Re: Single root filesystem evilness decreasing in 2010? (on workstations)
Clive McBarton wrote:
google "ext4 kde4" and the first hit is "Data loss may occurr when using
ext4 and KDE 4". I think Ubuntu offered ext4 as optional then and many
people ran into problems, supposedly massive data loss. XFS would be the
same. Application programmers don't cope with delayed allocation, and
since you cannot fix all the apps, you'd be stuck with the problem.
Apart from specific technical issues, there's general conservatism, most
of all in Debian.
[off topic]
Yep, I get that, and I know we can't possibly fix everything, but do we
really need to? In a way, all these apps are not even POSIX compliant for
the operations they intend to do, they're crappy-ext3-lazy-standards
compliant.
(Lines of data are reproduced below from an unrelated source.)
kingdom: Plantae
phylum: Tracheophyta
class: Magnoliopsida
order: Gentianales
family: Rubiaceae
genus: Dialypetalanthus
Nobody should support that. Linux supports many filesystems,
and we shouldn't be stuck with only one for pseudo-reliable usage because a
single one of its generations had an odd behavior *some* people (not the
entire world) based their software upon. I understand people have lived
happily with XFS for a long time, which "suffers" from the same "problems".
What's worse, in my opinion, is that people feel safer with ext3 than with
ext4. What's the difference *for these apps*? Their data gets
automatically flushed every 5 seconds instead of every 30-35 seconds
(because of data=ordered). Great. If that's all that matters, let's just
change some arbitrary numbers in ext4..
/proc/sys/vm/dirty_expire_centisecs
I think the real buzz around this issue comes from this user who got his DE
personal conf and "some personal data" files nuked because he crashed before
they could reach the disk - which spread fear and panic in exaggerated ways
among bloggers (I read the story a hundred times). This could have happened
in ext3 with another bad timing.
Applications should tell when to sync if they need to, not rely on a
particular filesystem to do it "frequently enough" (whatever that means).
That allows software that do *not* need to (or need it less often) to be
more efficient. In some cases, a temporary file might never need to reach
the platters. Let it happen more often.
That beeing said, I tend to think that there may be fewer software which
would really need some love than we think. Note that in the meantime, there
are hacks to force flush truncated files and such that are available, which
should help apps that don't receive that love but still need it. Again, few
software probably needs some.
Paranoids about delayed allocation can also disable it. If Debian and some
other distros are and decide to do it (and/or use hacks), I certainly
wouldn't mind personally (it's not like we've ever been forced to accept
anything) but I would [mind] if we decide to hold back on ext3 - just
because it seems stupid to ignore every other features ext4 comes with,
based on a funny story on a random bug tracker.
Anyway, that topic is out of my league, and people talked about it in way
deeper depth than that at various places - I believe I understand enough of
it to make my mind. Anybody feel free to correct me if I sound misguided.
That's a very interesting point. Filesystems *not* responsible for data
integrity? Whow. While I do get the idea (move integrity checking up to
higher-level structures to improve thruput), and I am sure it will speed
things up greatly when it works, doesn't this require all your software
to first be rewritten to take care of it?
AFAIK, there has never been such a contract that filesystems should
guarantee it. In fact, they can't possibly do. If some data in file A only
makes sense if there's some specific data in file B, for example, only the
application that writes them knows - the filesystem can't detect the
corruption of the data if one file has been written but not the other.
If data integrity is important for an application, its writer should always
have the question "OK, what if it crashes *there*?" in mind and think about
an ad-hoc mechanism to make the operation atomic, in the sense that fits the
data structure of the application. If one wants some generic integrity
features, there's plenty of database software around - and by that I also
mean simple embedded/nosql stuff which could even write plain text.
Filesystem journals only guarantee that you won't get backstabbed by the
system losing or overwriting a block part of a previously coherent data
structure.
[and back on, sorry for that]
> [...]
Your request is perfectly reasonable. It is clearly possible in theory,
and I believe some Unix OS actually have it (don't know which though).
It is actually required for some backup schemes (which hence don't work
under Linux).
Good to know.
Quick googling gave me http://lwn.net/Articles/281157/ where they say
the limitation exists up to 2.6.25 kernels (the article is from 2008
though).
Whoa, thanks, I couldn't dig that one up. I'll go ask.
Apparently, it wasn't included in 2.6.26 (silently fails on a Lenny
machine), and I don't have a 2.6.32 kernel to play with right now; I'll try
when I can. I've now seen a few blog posts of people using it randomly
dating back from last year, even with other options - not sure if they
actually tested it, but it's a good sign. Can't find anything conclusive.
[...]
Sure. That's not fiddling with individual sectors and 3D coordinates on
the HDD, but simply using partitions at the beginning of the disk. If
you care about a factor 2, then do partition it.
Yep, sorry, what I wrote in the original post was misleading. I hadn't
anything much in mind other than that.